Album Review :: Teen Agers :: I Hate It
Written by: Andrea Janov, CC2K Music Editor
Teen Agers :: I Hate It :: Anchorless Records
I have been listening to this album in my car for the last two weeks straight. It is gritty and raw yet catchy and beautiful. Imagine 90s indie/alternative meets punk with a dash of pop punk. This is an album that will capture teenagers and convert them to independent music. The mixture of raw honesty and then restless dissatisfaction will just simply capture the listener. The music captures the restless dissatisfied energy of being a punk kid while the lyrics comment on how it feels to be a not so young punk with a mundane job.

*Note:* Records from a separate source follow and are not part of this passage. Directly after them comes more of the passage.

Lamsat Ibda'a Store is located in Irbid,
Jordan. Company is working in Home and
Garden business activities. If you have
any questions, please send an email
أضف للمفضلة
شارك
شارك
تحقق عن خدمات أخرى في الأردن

I Hate It feels substantial. Like it comes from a time before mp3s and digital art. This is something that you can put your hands on and feel that people actually touched things other than a keyboard and mouse while making this. The album cover perfectly represents the feeling of this album…black and white kinda looks like it could be a photo copy.
They have somehow created this sound that is simultaneously a bit melancholy yet super upbeat, and doesn’t feel awkward ever. And each song is better than the last, seriously. I don’t know if it is because they build on one another or if you just get brainwashed as you listen, but with every track I get more and more psyched on these guys.

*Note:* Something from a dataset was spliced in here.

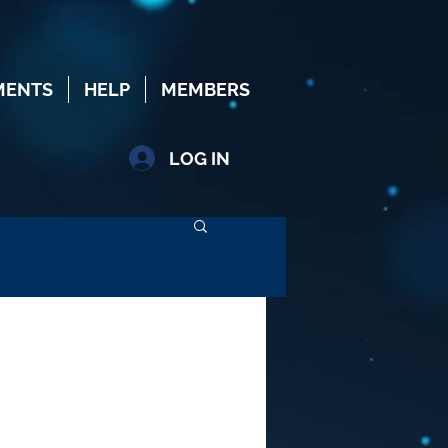
MENTS
HELP
MEMBERS
LOG IN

So, they hook us with Constantly, a song about being young and reckless, it kicks off the album with “You’re seventeen / a backwoods kid like me”. Moving Forward reels us in, it is one of my two favorite tracks on this album of awesome songs. It is still on the grown up punks theme, put in simple eloquent lyrics, “Sometimes the things you’ve come to love get pushed away / I learned to love a certain sound and what it means to me”. I couldn’t help but just think ‘man I know, I totally know that feeling.’ All that and it is a damned catchy song. Learn to Swim has cool inflection and will be stick in your head for hours. Punches is a lighter track (like Jimmy Eat World style light) and will have your foot tapping in seconds with lines that just beg for a sing-along moment in the pit. “From a heartbeat, from a good kid, from a shuffle / to a cynical old version that’s in trouble”. Well Dressed changes it up a bit, it is fast, frenzied punk rock. The album ends with Float, a track about memory and loss, it is nostalgic, contemplative, and has an awesome feedback driven conclusion. “You never think, when you’re a kid that things will die / And when they do you just can’t figure out goodbyes”.

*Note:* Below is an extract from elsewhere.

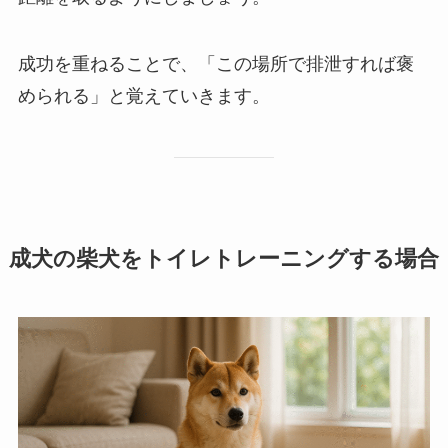
成功を重ねることで、「この場所で排泄すれば褒
められる」と覚えていきます。
成犬の柴犬をトイレトレーニングする場合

When I was a teenager albums were either bedroom albums or car albums, both always played one notch below what the speakers would bare, but the car albums were always albums that had an underlying spark to them. The ones that made us feel free and invincible. I Hate It is a car album. It would have no double been in the top 10 list to put in on your way to a show or a late night trip to Denny’s. From late nights in the winter with the frost forming on windows to the summer with rolled down windows blasting into a quite small town night.
This album makes me feel young, like in how much I like it – connects with both the small town punk kid I was and the adult I inevitably became. I will be telling everyone who likes good music about I Hate It, especially those friends I had back in middle/high school when we were discovering punk rock and falling in love with our favorite bands.